The realization of such a drive does not require a great constructional expenditure. In particular, the electrodynamic actuator of the valve according to the invention advantageously can be designed such that no additional installation space is required.
The fundamental drive concept of the electrodynamic actuator is particularly effective when the coil used is an air coil which is firmly coupled to a non-magnetic coil carrier. An air coil is known to be a wire wound several times around a core made of a non-soft-magnetic material (in general air). The non-magnetic coil carrier is not magnetizable either by applying or introducing into a magnetic field and can be formed e.g. of plastic material. What is also possible in principle, however, is a configuration of the electrodynamic actuator in which a conventional coil with a soft-magnetic core is used and the coil carrier is not necessarily made of a non-magnetic material.
As the coil carrier is firmly coupled to the air coil, it can be used directly for deflecting a sealing element etc. when it is designed correspondingly.
“Defined positions” in the sense of the invention are concrete, stable and reproducibly achievable (hence no arbitrary) positions of the control element. These positions correspond to intended operating positions of the valve according to the invention. For example, there can be provided a first operating position in which a sealing seat is completely closed by a sealing element (valve body), and a second operating position in which the sealing seat is completely open.
According to a preferred embodiment of the invention the permanent-magnetically interacting means include a soft-magnetic part which is firmly coupled to the control element at least in the direction of movement of the control element and interacts with the magnetic field of the magnet arrangement. A firm coupling here is understood to be a non-positive or rather positive coupling which ensures that a force acting on the soft-magnetic part is mechanically transmitted to the control element, wherein a loss-free transmission is desirable, but not absolutely necessary. With this embodiment the desired retention of the control element in at least one defined position can be achieved surprisingly easily. The magnetic field of the magnet arrangement present anyway, which actually is provided for moving the control element (coil and coil carrier), is utilized to retain the control element in the defined position after reaching the same. An additional magnet for generating another magnetic field hence is not necessary for this function. In this embodiment, the magnetic field of the magnet arrangement rather interacts with the soft-magnetic part, i.e. it exerts an attractive force on the soft-magnetic part in the desired way. Due to the firm coupling of the soft-magnetic part to the coil carrier, a holding force thus automatically acts on the control element so that the same is stably held in the defined position. This requires a firm coupling between the soft-magnetic part and the control element only in the direction of movement of the control element, while a relative movement can be permitted in a transverse direction. Such a transverse movement can be quite expedient to avoid an undesired transverse force, which will yet be discussed in more detail below. The soft-magnetic part can easily be integrated into the control element. Care should merely be taken that the soft-magnetic part is not or at least not substantially magnetically shielded to the outside. As a result, the holding function according to the invention hence can be achieved without having to provide an additional installation space. Under certain conditions, an arrangement of the soft-magnetic part outside the control element can also be expedient, wherein the installation space would slightly be increased in this case.

* **LISTED RECORDS**:
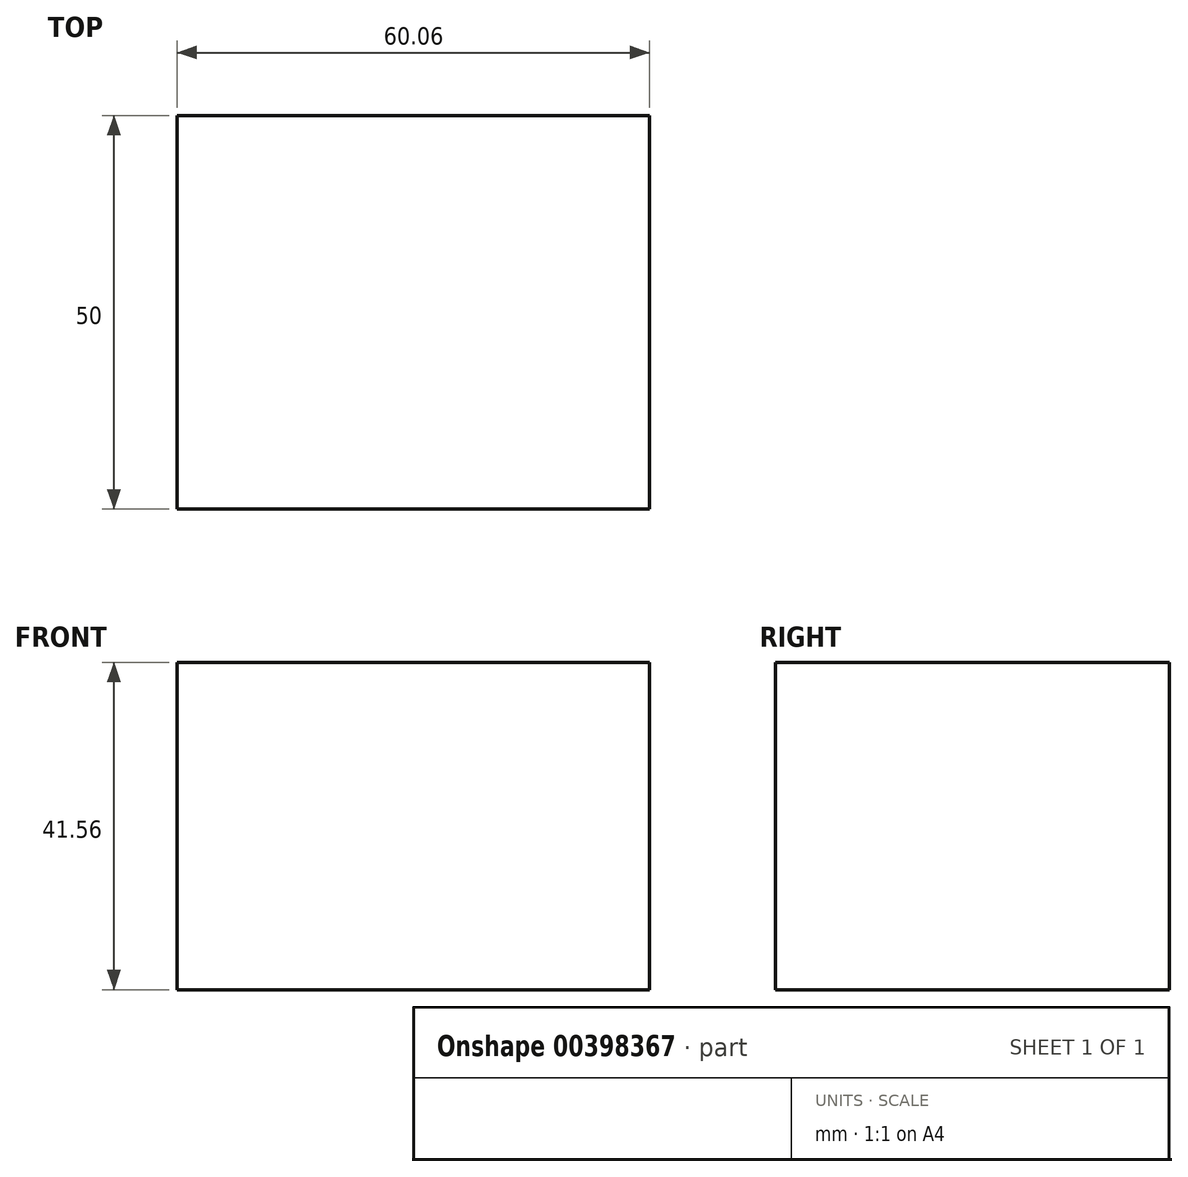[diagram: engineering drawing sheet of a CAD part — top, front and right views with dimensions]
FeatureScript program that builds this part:
annotation { "Feature Type Name" : "Feature", "Feature Type Description" : "" }
export const myFeature = defineFeature(function(context is Context, id is Id, definition is map)
    precondition{}
    {
        {
            var Q0;
            Q0=qCreatedBy(makeId("Front.planeOp"),FACE);
            var sketch = newSketch(context, id + "F0", { "sketchPlane" : qUnion([Q0])});
            skLineSegment(sketch, "E0.bottom", {"start": v(30.03, -20.78) * mm, "end": v(-30.03, -20.78) * mm});
            skLineSegment(sketch, "E0.top", {"start": v(30.03, 20.78) * mm, "end": v(-30.03, 20.78) * mm});
            skLineSegment(sketch, "E0.left", {"start": v(30.03, -20.78) * mm, "end": v(30.03, 20.78) * mm});
            skLineSegment(sketch, "E0.right", {"start": v(-30.03, -20.78) * mm, "end": v(-30.03, 20.78) * mm});
            skPoint(sketch, "E0.middle", {"position": v(0, 0) * mm});
            skCircle(sketch, "E1", {"center": v(-20.03, 10.78) * mm, "radius": 5 * mm});
            skCircle(sketch, "E2", {"center": v(20.03, 10.78) * mm, "radius": 5 * mm});
            skCircle(sketch, "E3", {"center": v(20.03, -10.78) * mm, "radius": 5 * mm});
            skCircle(sketch, "E4", {"center": v(-20.03, -10.78) * mm, "radius": 5 * mm});
            skSolve(sketch);
        }
        {
            var Q0;
            Q0 = qSketchRegion(id + "F0", true);
            var Q1;
            Q1=makeQuery(id+"F0.imprint","IMPRINT",FACE,{"disambiguationData":[TD([[makeQuery(id+"F0.imprint","IMPRINT",EDGE,{"derivedFrom":sQuery(id+"F0.wireOp",EDGE,"E1")}),1.0]])]});
            var Q2;
            Q2=makeQuery(id+"F0.imprint","IMPRINT",FACE,{"disambiguationData":[TD([[makeQuery(id+"F0.imprint","IMPRINT",EDGE,{"derivedFrom":sQuery(id+"F0.wireOp",EDGE,"E2")}),1.0]])]});
            var Q3;
            Q3=makeQuery(id+"F0.imprint","IMPRINT",FACE,{"disambiguationData":[TD([[makeQuery(id+"F0.imprint","IMPRINT",EDGE,{"derivedFrom":sQuery(id+"F0.wireOp",EDGE,"E3")}),1.0]])]});
            var Q4;
            Q4=makeQuery(id+"F0.imprint","IMPRINT",FACE,{"disambiguationData":[TD([[makeQuery(id+"F0.imprint","IMPRINT",EDGE,{"derivedFrom":sQuery(id+"F0.wireOp",EDGE,"E4")}),1.0]])]});
            extrude(context, id + "F1", {"entities" : qUnion([Q0, Q1, Q2, Q3, Q4]), "depth" : 50 * mm});
        }
    });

* **TO BE DONE**:
1. Answer these from the passage on the valve actuator:
(a) What is the core of an air coil generally made of?
(b) What material is given as an example for forming the non-magnetic coil carrier?
(c) In the example first operating position, what completely closes the sealing seat?
2. Render this sentence from the passage on the valve actuator in German: "The soft-magnetic part can easily be integrated into the control element."
3. Reproduce the stretch of the passage on the valve actuator from "The realization of" through "space is required.".

* **TASK RESULTS**:
1.
(a) Air
(b) Plastic material
(c) A sealing element (valve body)

2. Das weichmagnetische Teil kann leicht in das Steuerelement integriert werden.

3.
The realization of such a drive does not require a great constructional expenditure. In particular, the electrodynamic actuator of the valve according to the invention advantageously can be designed such that no additional installation space is required.